Je suis intervenu la semaine dernière à une conférence ClubNet sur l’open innovation. J’ai eu l’occasion de discuter avec Marc Lopez d’un sujet très intéressant : l’abandon du terme RSE au profit de RCE (« Réseau Collaboratif d’entreprise« ). Ce changement de terme est intéressant plus d’un titre :
- L’acronyme RSE est avant tout utilisé pour désigner la « Responsabilité Sociale de l’Entreprise« . Ceci pose de gros problèmes, notamment quand vous faites des recherches dans Google.
- Le terme « RSE » est utilisé à toutes les sauces et de façon générique pour désigner un outil interne 2.0, alors que la fonction de réseau social d’entreprise ne couvre généralement qu’une petite partie de ce que les social softwares proposent.
- Avec l’avènement de Facebook ou LinkedIn, les collaborateurs ont maintenant atteint la maturité suffisante pour passer à l’étape suivante (commencer à collaborer différemment une fois que l’on a identifié la bonne personne).
Même s’ils sont une brique essentielle de l’Entreprise 2.0, les réseaux sociaux d’entreprise servent avant tout à identifier la bonne personne, mais ils ne prennent pas en charge la collaboration à proprement parlé. C’est là où le terme « RSE » atteint ses limites. Je ne suis d’ailleurs pas le seul ni le premier à le dire : La fin des réseaux sociaux d’entreprise ? Comme précisé plus haut, le RSE n’est donc qu’une brique du système d’information, au même titre que le système de messagerie.
L’enjeu de cette nouvelle terminologie est de mieux éduquer les collaborateurs, mais également le marché. Les solutions de réseau social d’entreprise vont ainsi servir aux collaborateurs à se constituer en groupes affinitaires ou en communautés de pratiques. Dans un second temps, ils vont chercher un outil, un support, pour pouvoir faire ce qu’ils sont censés faire. La dimension « sociale » n’intervient plus vraiment dans cette seconde phase, car il s’agit vraiment d’effectuer un travail. La notion de travail collaboratif désigne ainsi un travail qui n’est plus fondé sur l’organisation hiérarchisée traditionnelle, et où collaborent de nombreuses personnes, sans division fixe des tâches, grâce aux technologies de l’information et de la communication. La nature exacte de ce support de collaboration varie en fonction du contexte (activité quotidienne et normée, projet, capitalisation des connaissances…), mais il n’est plus question de rentrer en contact.

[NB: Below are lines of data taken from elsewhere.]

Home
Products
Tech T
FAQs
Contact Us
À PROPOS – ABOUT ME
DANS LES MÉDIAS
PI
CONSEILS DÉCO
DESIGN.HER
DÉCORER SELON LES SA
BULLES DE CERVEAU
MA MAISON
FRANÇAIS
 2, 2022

L’autre faiblesse du terme « RSE » est la notion d’entreprise. La réalité de la collaboration telle que la vie la plus grande partie des collaborateurs est qu’elle ne se limite pas aux frontières de l’entreprise. La collaboration implique très généralement d’autres acteurs que vos collègues : sous-traitants, prestataires, partenaires… Restreindre la collaboration à l’entreprise revient à ignorer les écosystèmes collaboratifs qui se forment spontanément ou de façon plus formelle. Certains parlent de réseau collaboratif interne ou étendu.

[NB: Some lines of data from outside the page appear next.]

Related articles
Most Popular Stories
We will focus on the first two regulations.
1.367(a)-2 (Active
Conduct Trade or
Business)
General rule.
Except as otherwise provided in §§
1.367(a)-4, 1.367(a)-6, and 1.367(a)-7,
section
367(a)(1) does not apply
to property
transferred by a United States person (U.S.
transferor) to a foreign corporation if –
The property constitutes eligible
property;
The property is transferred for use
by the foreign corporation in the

Voilà, j’espère vous avoir convaincu d’utiliser le terme « RSE » à bon escient et de ne plus propager l’amalgame qui est fait avec la grande famille des social softwares, dont je vous propose au passage ma définition : une plateforme logicielle favorisant la communication en groupe, la fédération de communautés internes, le travail collaboratif, la création collective… à l’aide d’outils en ligne.